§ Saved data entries
------------

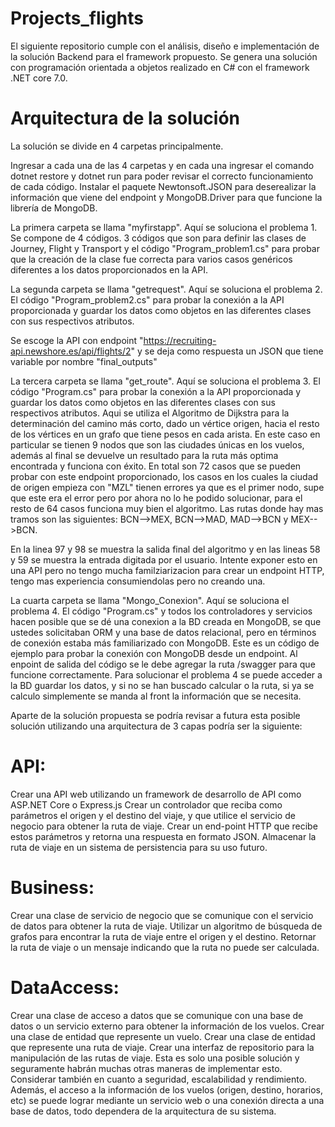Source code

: # Projects_flights

El siguiente repositorio cumple con el análisis, diseño e implementación de la solución Backend para el framework propuesto.
Se genera una solución con programación orientada a objetos realizado en C# con el framework .NET core 7.0.

# Arquitectura de la solución

La solución se divide en 4 carpetas principalmente.

Ingresar a cada una de las 4 carpetas y en cada una ingresar el comando dotnet restore y dotnet run para poder revisar el correcto funcionamiento de cada código.
Instalar el paquete Newtonsoft.JSON para deserealizar la información que viene del endpoint y MongoDB.Driver para que funcione la librería de MongoDB.

La primera carpeta se llama "myfirstapp". Aquí se soluciona el problema 1. Se compone de 4 códigos. 3 códigos que son para definir las clases de Journey, 
Flight y Transport y el código "Program_problem1.cs" para probar que la creación de la clase fue correcta para varios casos genéricos diferentes a los 
datos proporcionados en la API.

La segunda carpeta se llama "getrequest". Aquí se soluciona el problema 2. El código "Program_problem2.cs" para probar la conexión a la API proporcionada y guardar
los datos como objetos en las diferentes clases con sus respectivos atributos.

Se escoge la API con endpoint "https://recruiting-api.newshore.es/api/flights/2" y se deja como respuesta un JSON que tiene variable por nombre "final_outputs"


La tercera carpeta se llama "get_route". Aquí se soluciona el problema 3. El código "Program.cs" para probar la conexión a la API proporcionada y guardar
los datos como objetos en las diferentes clases con sus respectivos atributos. Aqui se utiliza el Algoritmo de Dijkstra para la determinación del camino más
corto, dado un vértice origen, hacia el resto de los vértices en un grafo que tiene pesos en cada arista. En este caso en particular se tienen 9 nodos que son
las ciudades únicas en los vuelos, además al final se devuelve un resultado para la ruta más optima encontrada y funciona con éxito. En total son 72 casos que se pueden probar con este endpoint proporcionado, los casos en los cuales la ciudad de origen empieza con "MZL" tienen errores ya que es el primer nodo, supe que este era el error pero por ahora no lo he podido solucionar, para el resto de 64 casos funciona muy bien el algoritmo. Las rutas donde hay mas tramos son las siguientes: 
BCN-->MEX, BCN-->MAD, MAD-->BCN y MEX-->BCN. 

En la linea 97 y 98 se muestra la salida final del algoritmo y en las lineas 58 y 59 se muestra la entrada digitada por el usuario. Intente exponer esto en una API
pero no tengo mucha familziarizacion para crear un endpoint HTTP, tengo mas experiencia consumiendolas pero no creando una.

La cuarta carpeta se llama "Mongo_Conexion". Aquí se soluciona el problema 4. El código "Program.cs" y todos los controladores y servicios hacen posible que se dé
una conexion a la BD creada en MongoDB, se que ustedes solicitaban ORM y una base de datos relacional, pero en términos de conexión estaba más familiarizado con MongoDB.
Este es un código de ejemplo para probar la conexión con MongoDB desde un endpoint. Al enpoint de salida del código se le debe agregar la ruta /swagger para que 
funcione correctamente. Para solucionar el problema 4 se puede acceder a la BD guardar los datos, y si no se han buscado calcular o la ruta, si ya se calculo
simplemente se manda al front la información que se necesita.

Aparte de la solución propuesta se podría revisar a futura esta posible solución utilizando una arquitectura de 3 capas podría ser la siguiente:

# API:

Crear una API web utilizando un framework de desarrollo de API como ASP.NET Core o Express.js
Crear un controlador que reciba como parámetros el origen y el destino del viaje, y que utilice el servicio de negocio para obtener la ruta de viaje.
Crear un end-point HTTP que recibe estos parámetros y retorna una respuesta en formato JSON.
Almacenar la ruta de viaje en un sistema de persistencia para su uso futuro.
# Business:

Crear una clase de servicio de negocio que se comunique con el servicio de datos para obtener la ruta de viaje.
Utilizar un algoritmo de búsqueda de grafos para encontrar la ruta de viaje entre el origen y el destino.
Retornar la ruta de viaje o un mensaje indicando que la ruta no puede ser calculada.

# DataAccess:

Crear una clase de acceso a datos que se comunique con una base de datos o un servicio externo para obtener la información de los vuelos.
Crear una clase de entidad que represente un vuelo.
Crear una clase de entidad que represente una ruta de viaje.
Crear una interfaz de repositorio para la manipulación de las rutas de viaje.
Esta es solo una posible solución y seguramente habrán muchas otras maneras de implementar esto. Considerar también en cuanto a seguridad, escalabilidad y rendimiento.
Además, el acceso a la información de los vuelos (origen, destino, horarios, etc) se puede lograr mediante un servicio web o una conexión directa a una base de datos, todo dependera de la arquitectura de su sistema.



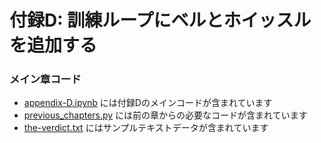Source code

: # 付録D: 訓練ループにベルとホイッスルを追加する

### メイン章コード

- [appendix-D.ipynb](appendix-D.ipynb) には付録Dのメインコードが含まれています
- [previous_chapters.py](previous_chapters.py) には前の章からの必要なコードが含まれています
- [the-verdict.txt](the-verdict.txt) にはサンプルテキストデータが含まれています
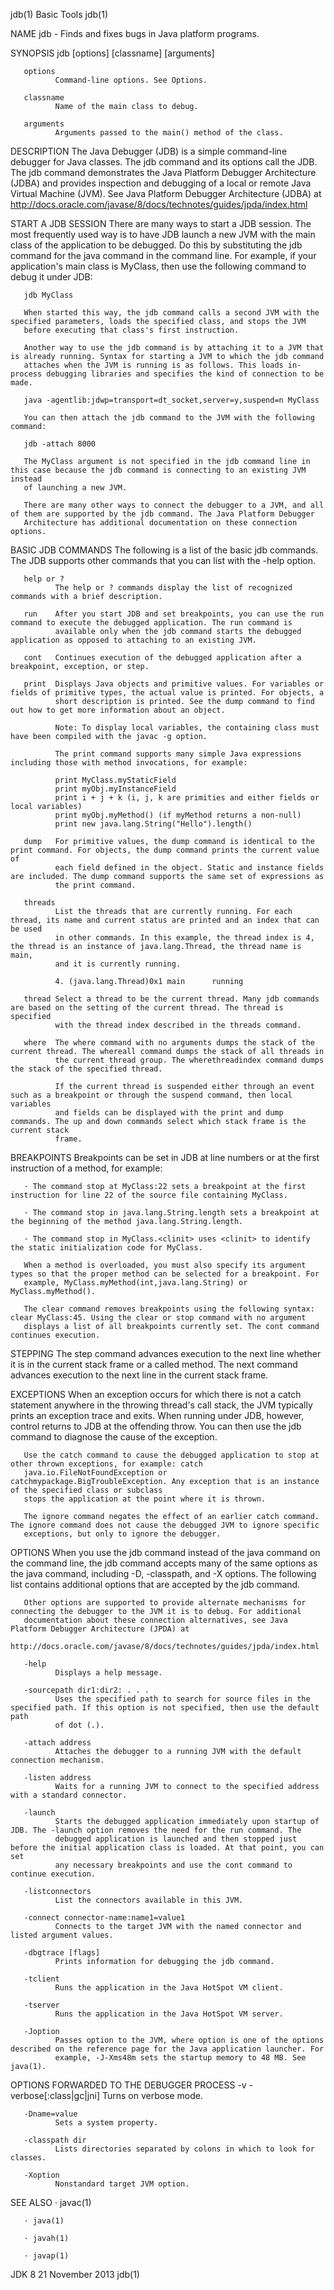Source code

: jdb(1)                                                              Basic Tools                                                             jdb(1)

NAME
       jdb - Finds and fixes bugs in Java platform programs.

SYNOPSIS
       jdb [options] [classname]  [arguments]

       options
              Command-line options. See Options.

       classname
              Name of the main class to debug.

       arguments
              Arguments passed to the main() method of the class.

DESCRIPTION
       The Java Debugger (JDB) is a simple command-line debugger for Java classes. The jdb command and its options call the JDB. The jdb command
       demonstrates the Java Platform Debugger Architecture (JDBA) and provides inspection and debugging of a local or remote Java Virtual Machine
       (JVM). See Java Platform Debugger Architecture (JDBA) at http://docs.oracle.com/javase/8/docs/technotes/guides/jpda/index.html

   START A JDB SESSION
       There are many ways to start a JDB session. The most frequently used way is to have JDB launch a new JVM with the main class of the
       application to be debugged. Do this by substituting the jdb command for the java command in the command line. For example, if your
       application's main class is MyClass, then use the following command to debug it under JDB:

       jdb MyClass

       When started this way, the jdb command calls a second JVM with the specified parameters, loads the specified class, and stops the JVM
       before executing that class's first instruction.

       Another way to use the jdb command is by attaching it to a JVM that is already running. Syntax for starting a JVM to which the jdb command
       attaches when the JVM is running is as follows. This loads in-process debugging libraries and specifies the kind of connection to be made.

       java -agentlib:jdwp=transport=dt_socket,server=y,suspend=n MyClass

       You can then attach the jdb command to the JVM with the following command:

       jdb -attach 8000

       The MyClass argument is not specified in the jdb command line in this case because the jdb command is connecting to an existing JVM instead
       of launching a new JVM.

       There are many other ways to connect the debugger to a JVM, and all of them are supported by the jdb command. The Java Platform Debugger
       Architecture has additional documentation on these connection options.

   BASIC JDB COMMANDS
       The following is a list of the basic jdb commands. The JDB supports other commands that you can list with the -help option.

       help or ?
              The help or ? commands display the list of recognized commands with a brief description.

       run    After you start JDB and set breakpoints, you can use the run command to execute the debugged application. The run command is
              available only when the jdb command starts the debugged application as opposed to attaching to an existing JVM.

       cont   Continues execution of the debugged application after a breakpoint, exception, or step.

       print  Displays Java objects and primitive values. For variables or fields of primitive types, the actual value is printed. For objects, a
              short description is printed. See the dump command to find out how to get more information about an object.

              Note: To display local variables, the containing class must have been compiled with the javac -g option.

              The print command supports many simple Java expressions including those with method invocations, for example:

              print MyClass.myStaticField
              print myObj.myInstanceField
              print i + j + k (i, j, k are primities and either fields or local variables)
              print myObj.myMethod() (if myMethod returns a non-null)
              print new java.lang.String("Hello").length()

       dump   For primitive values, the dump command is identical to the print command. For objects, the dump command prints the current value of
              each field defined in the object. Static and instance fields are included. The dump command supports the same set of expressions as
              the print command.

       threads
              List the threads that are currently running. For each thread, its name and current status are printed and an index that can be used
              in other commands. In this example, the thread index is 4, the thread is an instance of java.lang.Thread, the thread name is main,
              and it is currently running.

              4. (java.lang.Thread)0x1 main      running

       thread Select a thread to be the current thread. Many jdb commands are based on the setting of the current thread. The thread is specified
              with the thread index described in the threads command.

       where  The where command with no arguments dumps the stack of the current thread. The whereall command dumps the stack of all threads in
              the current thread group. The wherethreadindex command dumps the stack of the specified thread.

              If the current thread is suspended either through an event such as a breakpoint or through the suspend command, then local variables
              and fields can be displayed with the print and dump commands. The up and down commands select which stack frame is the current stack
              frame.

   BREAKPOINTS
       Breakpoints can be set in JDB at line numbers or at the first instruction of a method, for example:

       · The command stop at MyClass:22 sets a breakpoint at the first instruction for line 22 of the source file containing MyClass.

       · The command stop in java.lang.String.length sets a breakpoint at the beginning of the method java.lang.String.length.

       · The command stop in MyClass.<clinit> uses <clinit> to identify the static initialization code for MyClass.

       When a method is overloaded, you must also specify its argument types so that the proper method can be selected for a breakpoint. For
       example, MyClass.myMethod(int,java.lang.String) or MyClass.myMethod().

       The clear command removes breakpoints using the following syntax: clear MyClass:45. Using the clear or stop command with no argument
       displays a list of all breakpoints currently set. The cont command continues execution.

   STEPPING
       The step command advances execution to the next line whether it is in the current stack frame or a called method. The next command advances
       execution to the next line in the current stack frame.

   EXCEPTIONS
       When an exception occurs for which there is not a catch statement anywhere in the throwing thread's call stack, the JVM typically prints an
       exception trace and exits. When running under JDB, however, control returns to JDB at the offending throw. You can then use the jdb command
       to diagnose the cause of the exception.

       Use the catch command to cause the debugged application to stop at other thrown exceptions, for example: catch
       java.io.FileNotFoundException or catchmypackage.BigTroubleException. Any exception that is an instance of the specified class or subclass
       stops the application at the point where it is thrown.

       The ignore command negates the effect of an earlier catch command. The ignore command does not cause the debugged JVM to ignore specific
       exceptions, but only to ignore the debugger.

OPTIONS
       When you use the jdb command instead of the java command on the command line, the jdb command accepts many of the same options as the java
       command, including -D, -classpath, and -X options. The following list contains additional options that are accepted by the jdb command.

       Other options are supported to provide alternate mechanisms for connecting the debugger to the JVM it is to debug. For additional
       documentation about these connection alternatives, see Java Platform Debugger Architecture (JPDA) at
       http://docs.oracle.com/javase/8/docs/technotes/guides/jpda/index.html

       -help
              Displays a help message.

       -sourcepath dir1:dir2: . . .
              Uses the specified path to search for source files in the specified path. If this option is not specified, then use the default path
              of dot (.).

       -attach address
              Attaches the debugger to a running JVM with the default connection mechanism.

       -listen address
              Waits for a running JVM to connect to the specified address with a standard connector.

       -launch
              Starts the debugged application immediately upon startup of JDB. The -launch option removes the need for the run command. The
              debugged application is launched and then stopped just before the initial application class is loaded. At that point, you can set
              any necessary breakpoints and use the cont command to continue execution.

       -listconnectors
              List the connectors available in this JVM.

       -connect connector-name:name1=value1
              Connects to the target JVM with the named connector and listed argument values.

       -dbgtrace [flags]
              Prints information for debugging the jdb command.

       -tclient
              Runs the application in the Java HotSpot VM client.

       -tserver
              Runs the application in the Java HotSpot VM server.

       -Joption
              Passes option to the JVM, where option is one of the options described on the reference page for the Java application launcher. For
              example, -J-Xms48m sets the startup memory to 48 MB. See java(1).

OPTIONS FORWARDED TO THE DEBUGGER PROCESS
       -v -verbose[:class|gc|jni]
              Turns on verbose mode.

       -Dname=value
              Sets a system property.

       -classpath dir
              Lists directories separated by colons in which to look for classes.

       -Xoption
              Nonstandard target JVM option.

SEE ALSO
       · javac(1)

       · java(1)

       · javah(1)

       · javap(1)

JDK 8                                                            21 November 2013                                                           jdb(1)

------------

In the records above, return precisely the line containing "-dbgtrace [flags]" and each line that comes after it, up to the final one.

       -dbgtrace [flags]
              Prints information for debugging the jdb command.

       -tclient
              Runs the application in the Java HotSpot VM client.

       -tserver
              Runs the application in the Java HotSpot VM server.

       -Joption
              Passes option to the JVM, where option is one of the options described on the reference page for the Java application launcher. For
              example, -J-Xms48m sets the startup memory to 48 MB. See java(1).

OPTIONS FORWARDED TO THE DEBUGGER PROCESS
       -v -verbose[:class|gc|jni]
              Turns on verbose mode.

       -Dname=value
              Sets a system property.

       -classpath dir
              Lists directories separated by colons in which to look for classes.

       -Xoption
              Nonstandard target JVM option.

SEE ALSO
       · javac(1)

       · java(1)

       · javah(1)

       · javap(1)

JDK 8                                                            21 November 2013                                                           jdb(1)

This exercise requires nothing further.